Copy out exactly, from the entries that follow, the line holding "wall art: present [205,171,269,243]", the line holding "wall art: none", and all lines between them, but no pictures.

+++ GIVEN ENTRIES +++

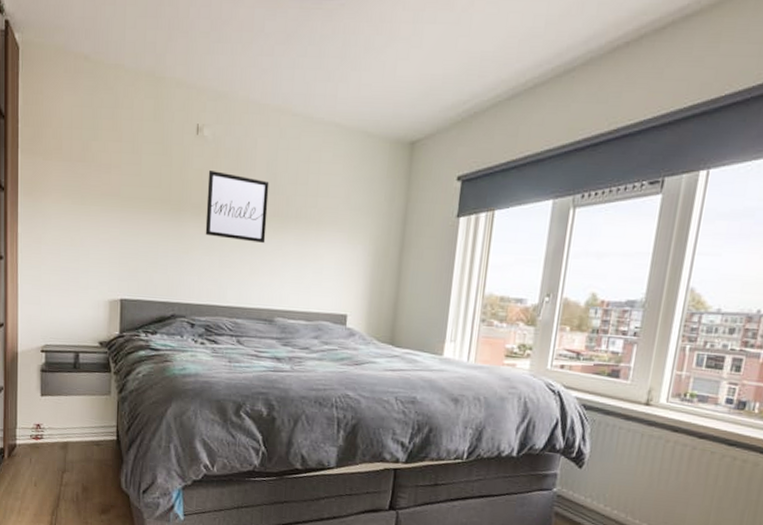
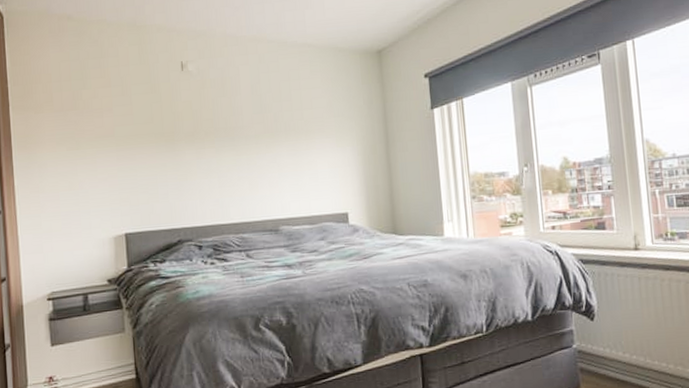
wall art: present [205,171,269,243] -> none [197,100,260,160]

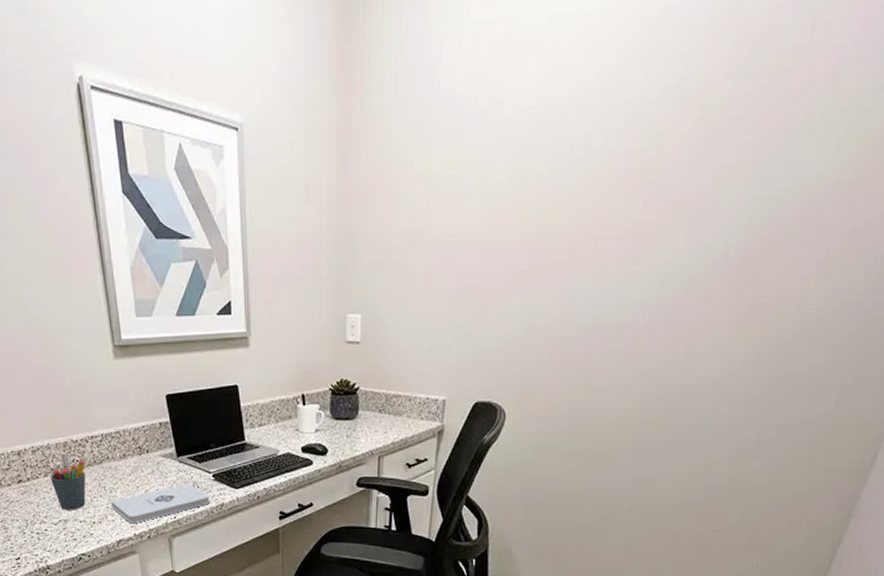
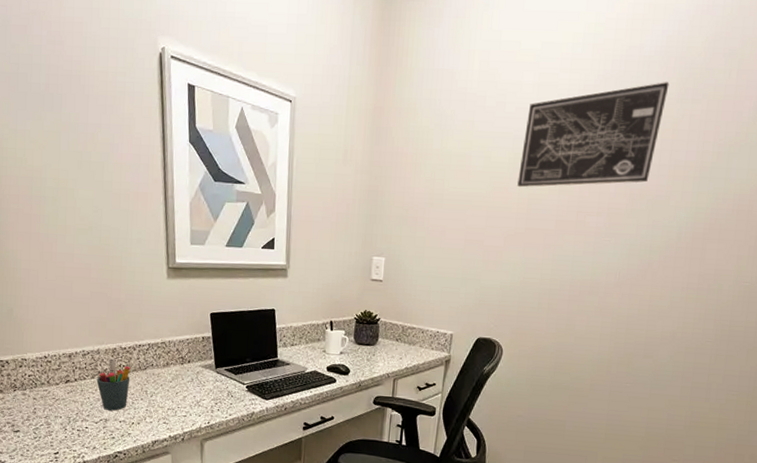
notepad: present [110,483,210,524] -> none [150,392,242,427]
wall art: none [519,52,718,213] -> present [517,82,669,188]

+++
+++ GIVEN ENTRIES +++

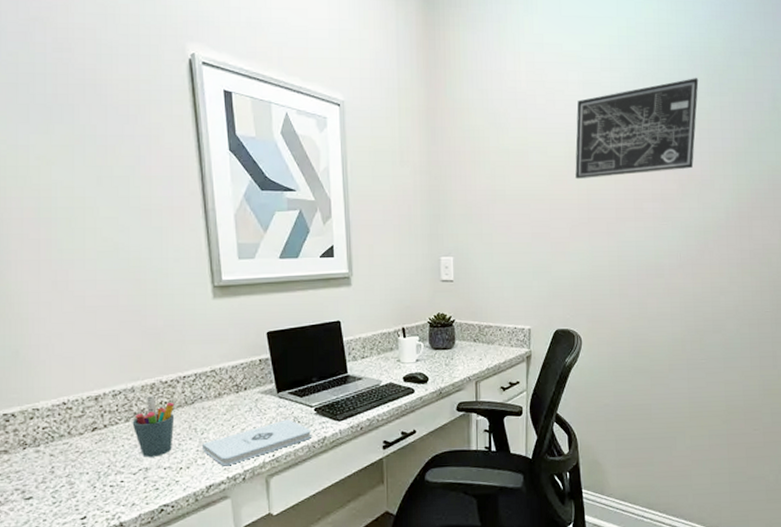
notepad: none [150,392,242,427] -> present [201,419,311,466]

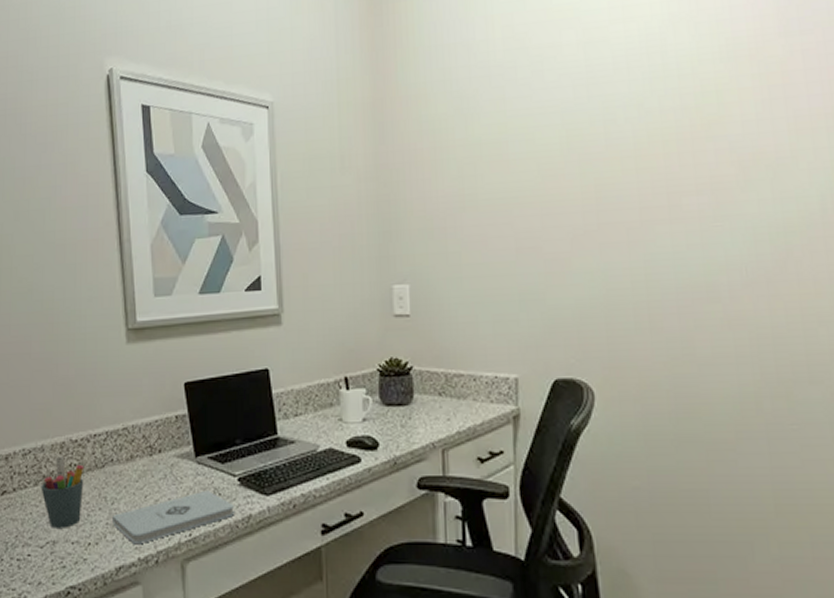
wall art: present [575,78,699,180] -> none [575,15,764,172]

+++

• ANSWER TO THE EXERCISE:
wall art: present [205,171,269,243] -> none [197,100,260,160]

notepad: present [110,483,210,524] -> none [150,392,242,427]
wall art: none [519,52,718,213] -> present [517,82,669,188]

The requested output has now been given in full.